We had taken our own Christmas lunch in, and a couple of other crew members dropped by with goodies. Then it came – an elderly relative was having a heart attack after their lunch and was unresponsive. My partner was a tad disgruntled as we rushed to the ambulance. Because we worked twelve hour shifts, we drove six hours and attended patients for six. I had been attending all morning, now I was driver. We rushed to the job as I explained to my, somewhat naive, partner that it was probably nothing, and that the patient was probably just having a snooze after a large lunch. They called me a cynic and prepared themselves for the worst; having to tell a family that their loved one has passed away on Christmas Day is never pleasant. We arrived at scene and my partner ran inside, to find the elderly patient fit, well and wide awake, also extremely confused about all the fuss. Tests proved the patient healthy and that nothing untoward had happened. We left the family to enjoy the rest of their day and returned to our station. There I explained further the parasympathetic nervous system – simply explained, after a large meal the body diverts energy to digestion. This is why many people feel like a nap after something like…..Christmas lunch. For many elderly people this can be a deep sleep, often mistaken for unresponsiveness and a stroke or heart attack.

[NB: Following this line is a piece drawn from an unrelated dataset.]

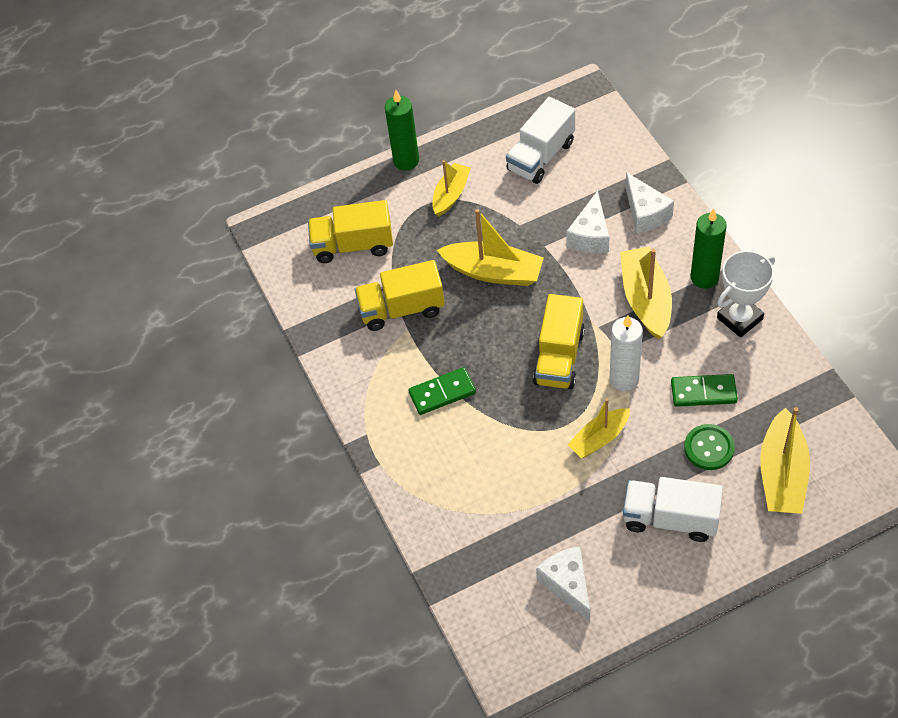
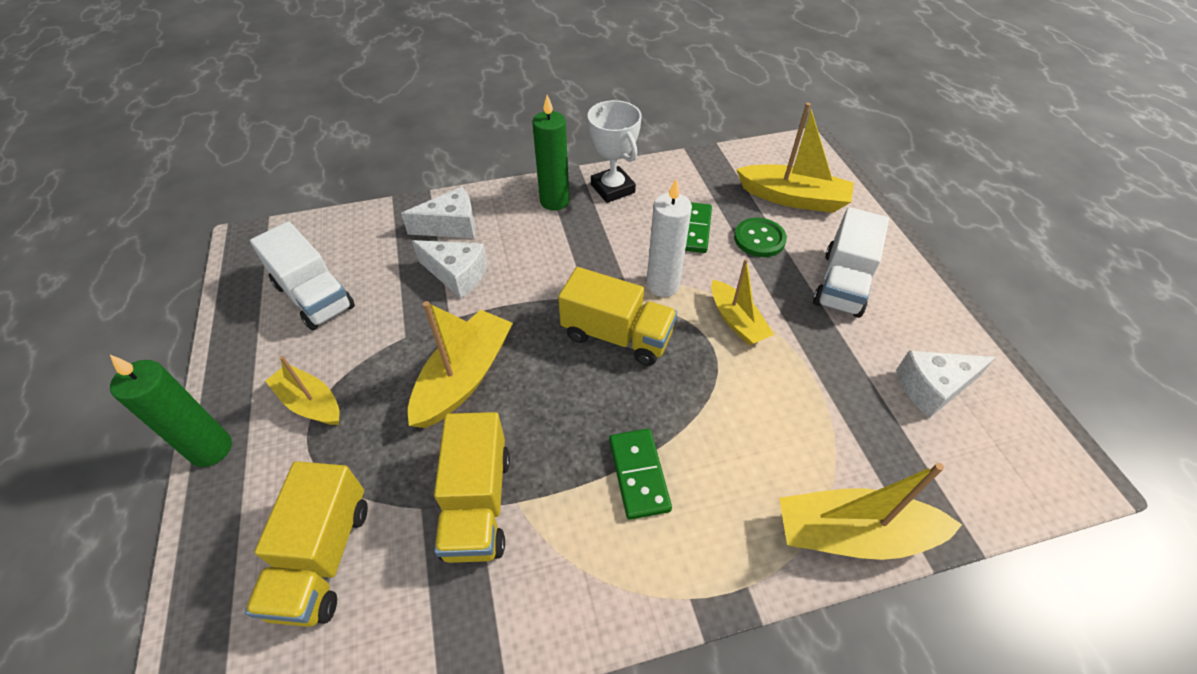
camera: 85 degrees left, 5 degrees down
(646, 299) = (564, 248): yellow boat -> yellow boat (853, 534)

Unfortunately, this isn’t always the case, and ambulance crews give sad news to many families, more poignant around this time of year. While the Ambulance crews walk away and go to the next job, the relatives are left mourning their loss, often tainting future Christmases for years to come.

I mentioned depression and suicide at the beginning of this post. It’s real, and we don’t always see it in daily life, but if you know someone who suffers from depression, you can make a difference by talking to them. Don’t overpower them, just let them know that you are there for them, watch them and their behaviour. If you suffer the horrible effects of depression yourself, and watching everyone else enjoying themselves takes you lower, talk to someone. Perhaps even write a blog!

Ambulance crews can go through a world full of other people’s emotions at this time of year. Some of those emotions can get through their defences sometimes. I watched a programme on TV this week that ended with some statistics, one being that 25% of the UK’s ambulance crews will experience PTSD, one in four! There is little or no support from most ambulance services, and little or nothing being done to lower these figures from inside. Often seeking support feels like, and is viewed as weakness or failure.

I’ve spoken about charities that offer support before, but public awareness is also important. PTSD999 is a charity that I’ve also highlighted, providing support to all types of emergency workers. They have just released a version of the song Heroes to raise funds for the work they do, and to raise awareness of the need for such services across all the emergency services. The band is, appropriately, called Burn Out and it costs a mere 99p to buy the song via iTunes and Amazon Music. So, among the festivities and gift giving, help support the people who make it safer. Here’s a link to the video on YouTube (please buy the single): https://youtu.be/SZA1plZxBY0

Another way you can lift emergency workers is to show your appreciation – a simple “thank you” if you see them out and about, buy them coffee if you see them at the petrol station on a night shift. Simple things go a long way.

As the great philosopher, Michael Buble, once said: “It’s beginning to look a lot like Christmas….”.